__Extracted page text__:
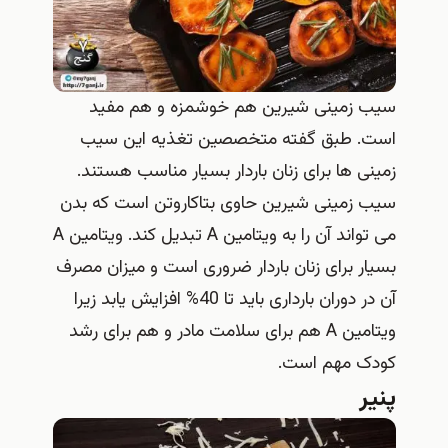
سیب زمینی شیرین هم خوشمزه و هم مفید
است. طبق گفته متخصصین تغذیه این سیب
زمینی ها برای زنان باردار بسیار مناسب هستند.
سیب زمینی شیرین حاوی بتاکاروتن است که بدن
می تواند آن را به ویتامین A تبدیل کند. ویتامین A
بسیار برای زنان باردار ضروری است و میزان مصرف
آن در دوران بارداری باید تا 40% افزایش یابد زیرا
ویتامین A هم برای سلامت مادر و هم برای رشد
کودک مهم است.
پنیر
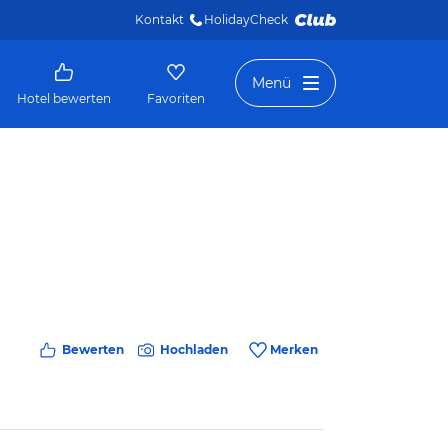
Kontakt
HolidayCheck 
Menü
Hotel bewerten
Favoriten
Bewerten
Hochladen
Merken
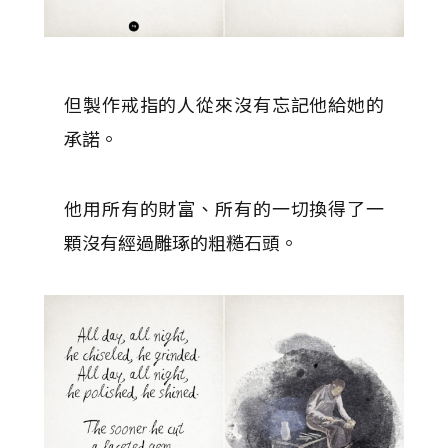
但製作戒指的人從來沒有忘記他給她的
承諾。
他用所有的財富、所有的一切換得了一
顆沒有經過雕琢的粗糙石頭。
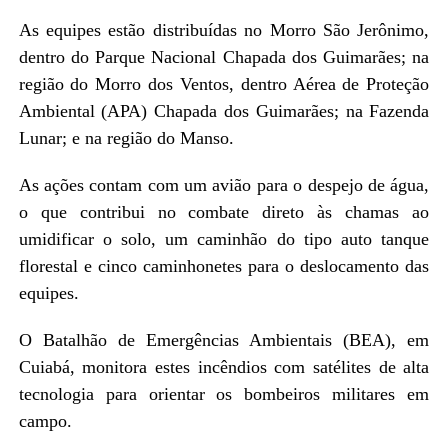
As equipes estão distribuídas no Morro São Jerônimo,
dentro do Parque Nacional Chapada dos Guimarães; na
região do Morro dos Ventos, dentro Aérea de Proteção
Ambiental (APA) Chapada dos Guimarães; na Fazenda
Lunar; e na região do Manso.
As ações contam com um avião para o despejo de água,
o que contribui no combate direto às chamas ao
umidificar o solo, um caminhão do tipo auto tanque
florestal e cinco caminhonetes para o deslocamento das
equipes.
O Batalhão de Emergências Ambientais (BEA), em
Cuiabá, monitora estes incêndios com satélites de alta
tecnologia para orientar os bombeiros militares em
campo.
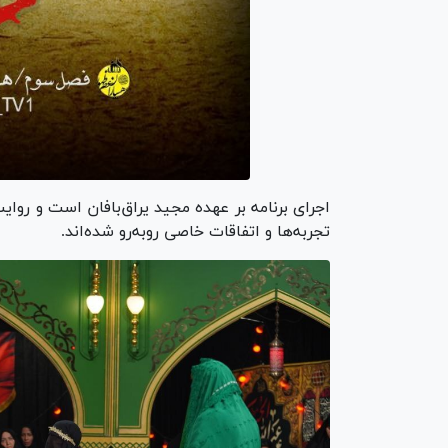
اجرای برنامه بر عهده مجید یراق‌بافان است و روایت
تجربه‌ها و اتفاقات خاصی روبه‌رو شده‌اند.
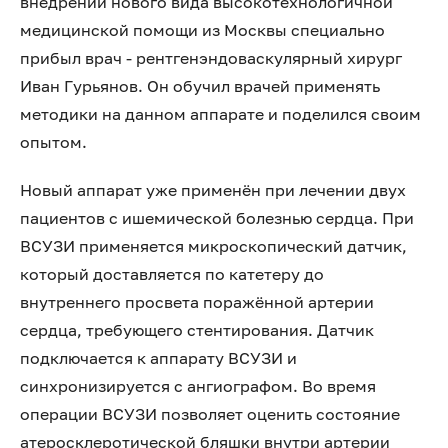
внедрении нового вида высокотехнологичной
медицинской помощи из Москвы специально
прибыл врач - рентгенэндоваскулярный хирург
Иван Гурьянов. Он обучил врачей применять
методики на данном аппарате и поделился своим
опытом.
Новый аппарат уже применён при лечении двух
пациентов с ишемической болезнью сердца. При
ВСУЗИ применяется микроскопический датчик,
который доставляется по катетеру до
внутреннего просвета поражённой артерии
сердца, требующего стентирования. Датчик
подключается к аппарату ВСУЗИ и
синхронизируется с ангиографом. Во время
операции ВСУЗИ позволяет оценить состояние
атеросклеротической бляшки внутри артерии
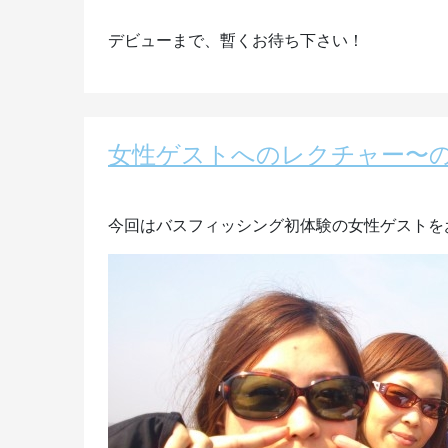
デビューまで、暫くお待ち下さい！
女性ゲストへのレクチャー〜
今回はバスフィッシング初体験の女性ゲストを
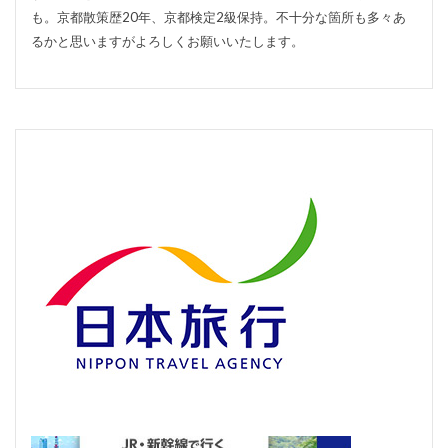
も。京都散策歴20年、京都検定2級保持。不十分な箇所も多々あ
るかと思いますがよろしくお願いいたします。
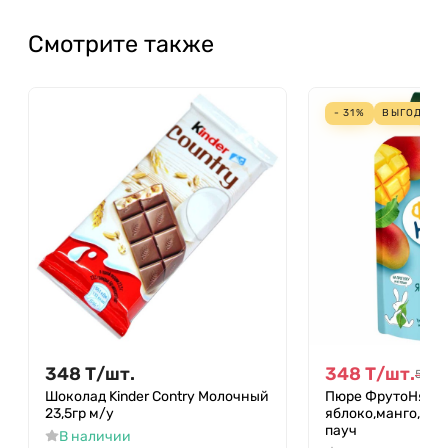
Смотрите также
- 31%
ВЫГОДА
15
348
Т
/
шт.
348
Т
/
шт.
504
Т
Шоколад Kinder Contry Молочный
Пюре ФрутоНяня
23,5гр м/у
яблоко,манго,йогу
пауч
В наличии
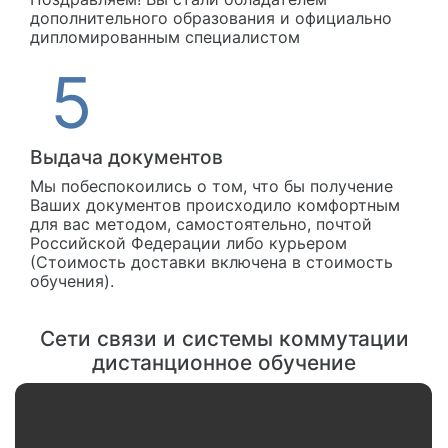
дополнительного образования и официально
дипломированным специалистом
Выдача документов
Мы побеспокоились о том, что бы получение
Ваших документов происходило комфортным
для вас методом, самостоятельно, почтой
Российской Федерации либо курьером
(Стоимость доставки включена в стоимость
обучения).
Сети связи и системы коммутации
дистанционное обучение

__WORK ITEM__:
Pull out every line of the records that contains the string "документов", treating case as significant.

__PROBLEM SOLUTION__:
Выдача документов
Ваших документов происходило комфортным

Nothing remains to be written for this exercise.